According to figures brought together in this study, in 2014 the poverty rate of the indigenous population was higher than that of the population that is neither indigenous nor Afro-descendent in nine countries with available information, with ranges oscillating from 30 percentage points in Paraguay and Brazil to 2 and 3 points in Chile and Uruguay, respectively. Meanwhile, the poverty rate of the Afro-descendent population was more than double that of the non-Afro-descendent, non-indigenous population in Brazil and Uruguay and was about 1.5 times greater in Ecuador and Peru. These are the four countries with available data for that time period.

The racial and ethnic gaps intersect with gender as well, ECLAC underscores in this study. Both in Uruguay and Brazil, the unemployment rates of young Afro-descendent women (between 15 and 19 years of age) are more than double those of young non-Afro-descendent men, despite the fact that their education levels are similar.

Similarly, in the four countries in which information is available (Brazil, Ecuador, Peru and Uruguay), an increase in schooling has not been enough to eliminate the income gaps marked by gender and ethno-racial dimensions: among those who have a tertiary education, indigenous and Afro-descendent women receive about half of the labor income that non-Afro-descendent, non-indigenous men get.

The document also addresses inequalities linked to childhood, youth and old age. In this last case, the gap between men and women in access to pensions and retirements is still significant despite the fact that it shrank from 17.1 percentage points in 1994 to 12.0 percentage points in 2014, when the figure was 63.5% for men and 51.5% for women, according to a simple average among 10 Latin American countries. That is the result of inequalities accumulated throughout the life cycle, particularly of fewer opportunities for women to access formal employment and with social protection.

With regard to territorial inequality, the study indicates that in five countries (Colombia, Mexico, Panama, Peru and Venezuela) the difference among the regions with the highest and lowest poverty rates exceeds 40 percentage points. In addition, many of the territories with the greatest levels of poverty and lowest schooling levels also have high percentages of indigenous or Afro-descendent populations, which demonstrates once again how inequalities intersect.

To comply with the 2030 Agenda for Sustainable Development, which among other goals seeks to put an end to poverty and reduce inequality without leaving anyone behind, ECLAC sets forth eight specific recommendations in this report, the first of which is to implement economic, social and environmental policies that are coordinated among themselves and focused on progressive structural change. 

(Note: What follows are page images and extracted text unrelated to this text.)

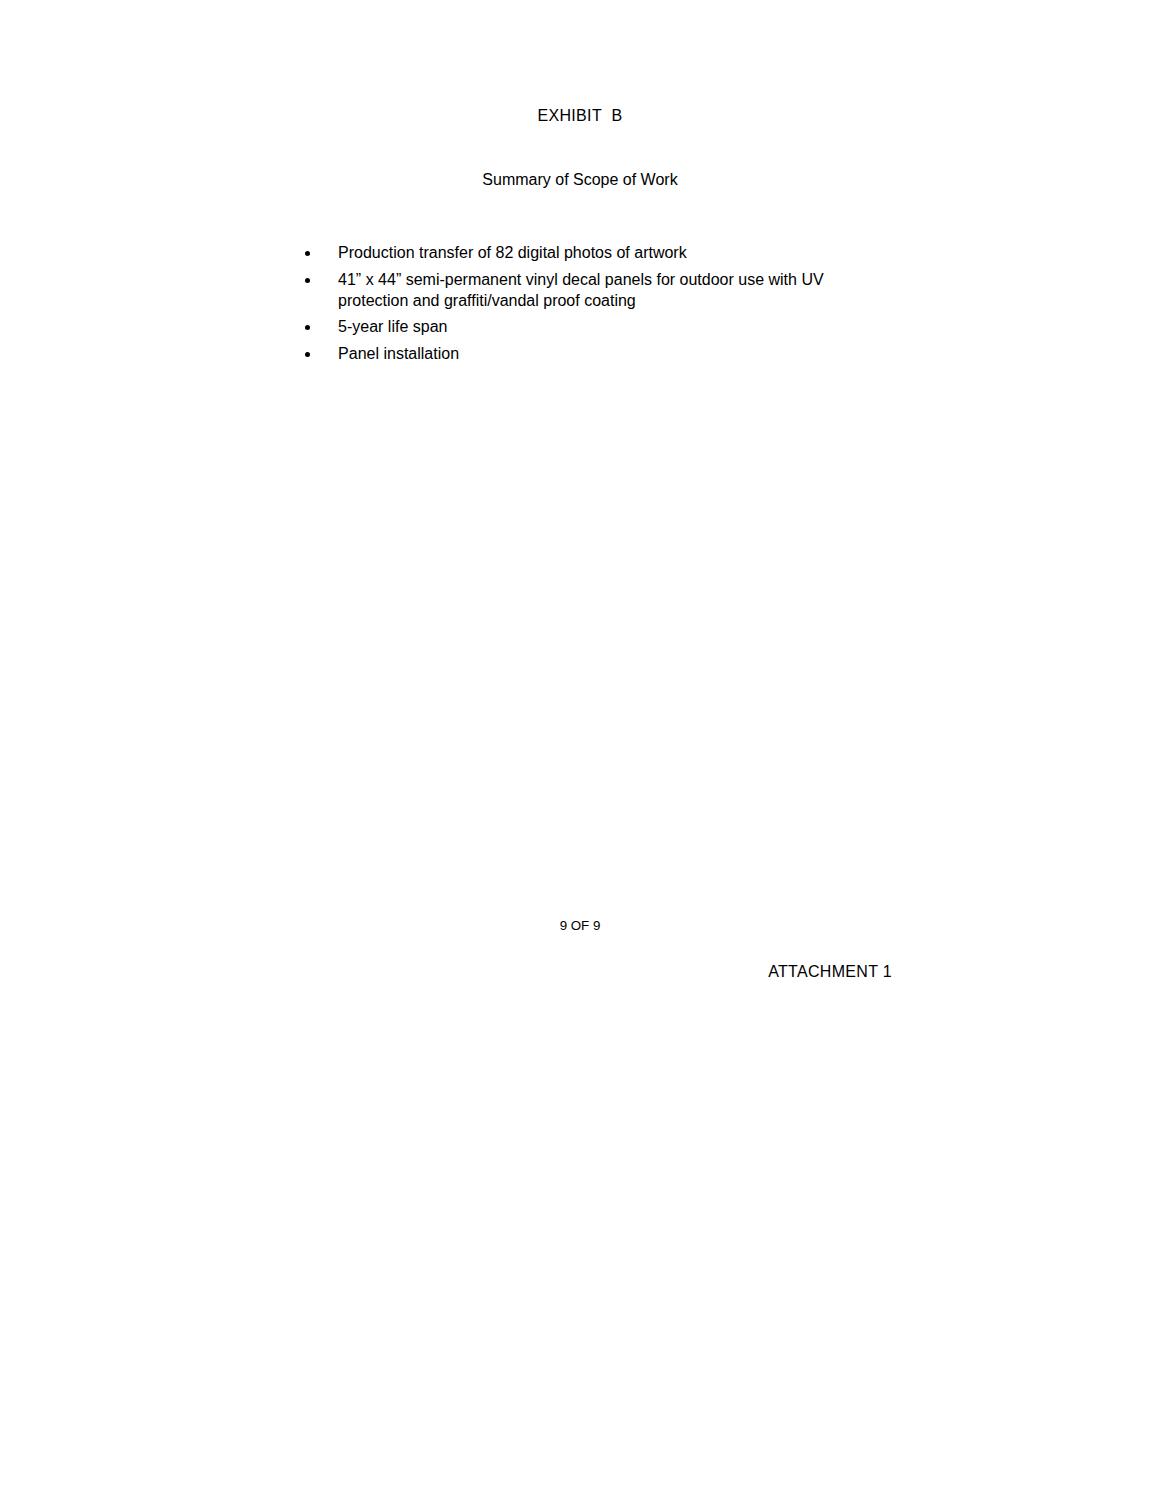EXHIBIT B
Summary of Scope of Work
Production transfer of 82 digital photos of artwork
41” x 44” semi-permanent vinyl decal panels for outdoor use with UV protection and graffiti/vandal proof coating
5-year life span
Panel installation
9 OF 9
ATTACHMENT 1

The other recommendations include developing rights-based public policies with an integrated perspective; orienting them towards a universalism that is sensitive to differences to break down the access barriers to social services and well-being faced by people who suffer inequality and exclusion; grounding the policies in social compacts and robust institutions; strengthening their territorial dimension; generating systematic statistical information on the different dimensions of inequality; protecting social spending and boosting tax revenues; and moving from a culture of privilege to a culture of equality.

This document deepens the analysis made in the study Inclusive social development: The next generation of policies for overcoming poverty and reducing inequality in Latin America and the Caribbean, which ECLAC presented at the first meeting of the Regional Conference on Social Development, held in Lima in November 2015. This Conference is a subsidiary body of ECLAC that was created in May 2014.

That publication gave an overview of the evolution of poverty and income distribution, the labor market and aspects related to health, education and social protection, and it defined some public policy lines of action, such as the promotion of rights-based social protection systems and the consolidation of social policies and their transformation from policies of a given government into lasting State policy.